When the server doesn’t support the requested CRS, it will use the default CRS, which is WGS84 (EPSG:4326). This is where things get interesting. WGS84 (both the geographic version and its close cousin Web Mercator) are the two most popular projections for delivering content over the internet, and neither is specific about which datum the data is based on. This leaves the onus of selecting a datum and communicating that to the user to the service provider. It’s common in Australia to create datasets in GDA94 and convert them to WGS84 for presentation on the web with no datum shift. Using the same approach, one can convert GDA2020 datasets to WGS84. If you then open the two datasets side by side, you will notice the GDA94/GDA2020 offset, even though they may be using the same CRS.
The users are none the wiser in either scenario. In order to ensure datum alignment, they will need to know the datum of the default CRS and perform a datum shift on the client side (which is difficult and error-prone).
This is where the combination of a different default (GDA2020) and an ability to request either GDA94 or GDA2020 from the same Nearmap service really shines. The chances of undefined behaviour are greatly reduced.

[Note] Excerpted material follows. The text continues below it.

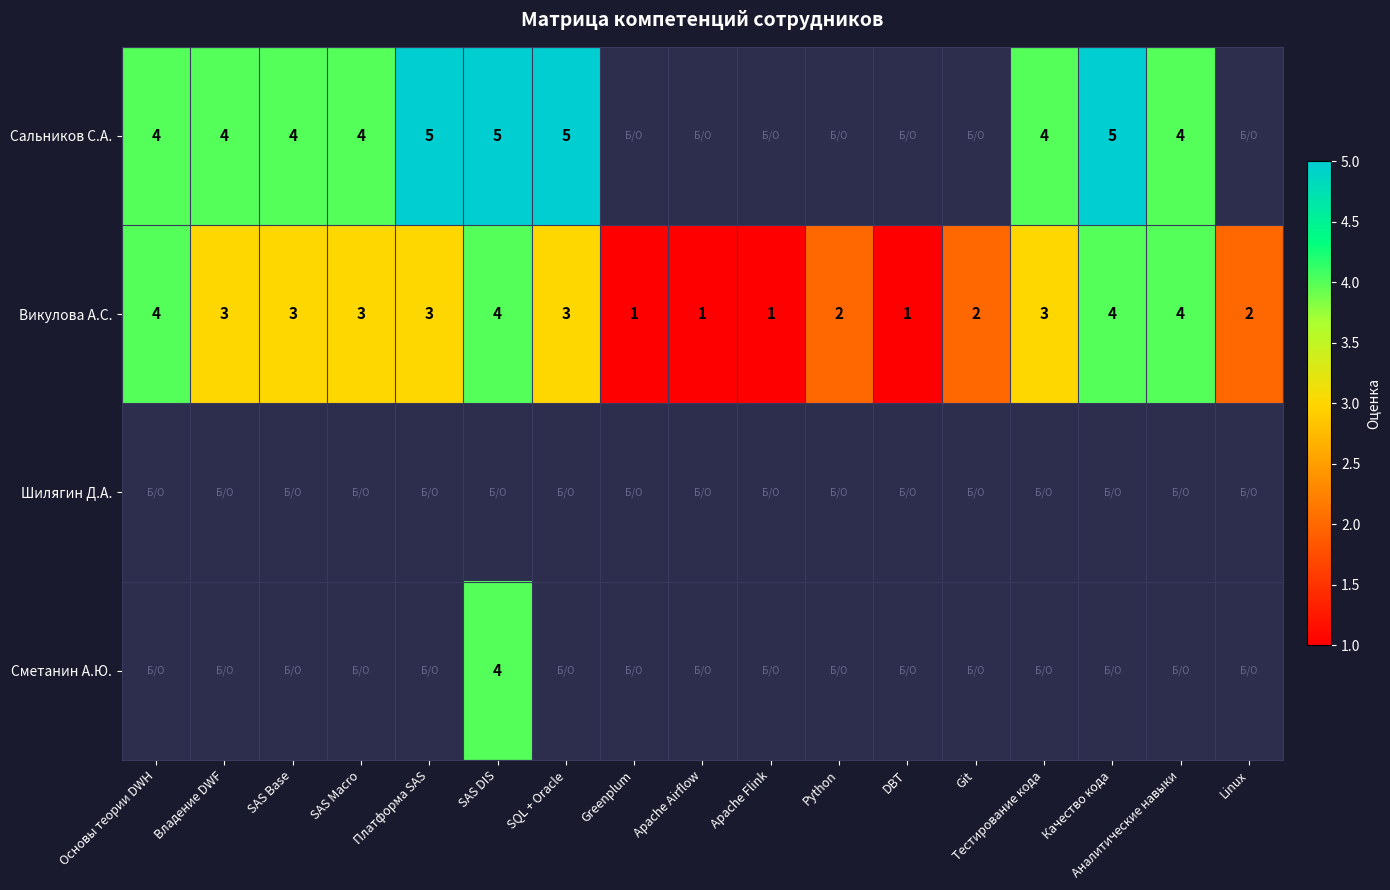

At how many categories does at least one series exceed 3?

10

We will be watching with interest as the industry moves from GDA2020 to ATRF, bringing date- based datums. As we described earlier, the spatial web protocols don’t have a mechanism to communicate the epoch of the content when Earth-based coordinate systems are used (such as WGS84). When the protocols of client software get sophisticated enough to handle datasets with dates, our data will fit naturally into the ecosystem; all our captures are tagged with a date, and we have all the metadata needed to supply alongside the imagery.
Projection: A mathematical transformation of angular coordinates (typically degrees) to cartesian coordinates (typically metres or feet), taking into consideration the datum.
N.B. Projection in WMS terms is sometimes used interchangeably with CRS.
Datum: System for representing angular coordinates on the surface of Earth. Typically consists of ellipsoid or spheroid, reference frame, and epoch.
CRS: Coordinate Reference System. This is a well-defined code (e.g. EPSG:4326) that codifies a projection and datum to be used for converting Earth coordinates to projected coordinates.
SRS: Spatial Reference System, equivalent to CRS.
Epoch: Date and time on which the datum is based, e.g. 2014.0.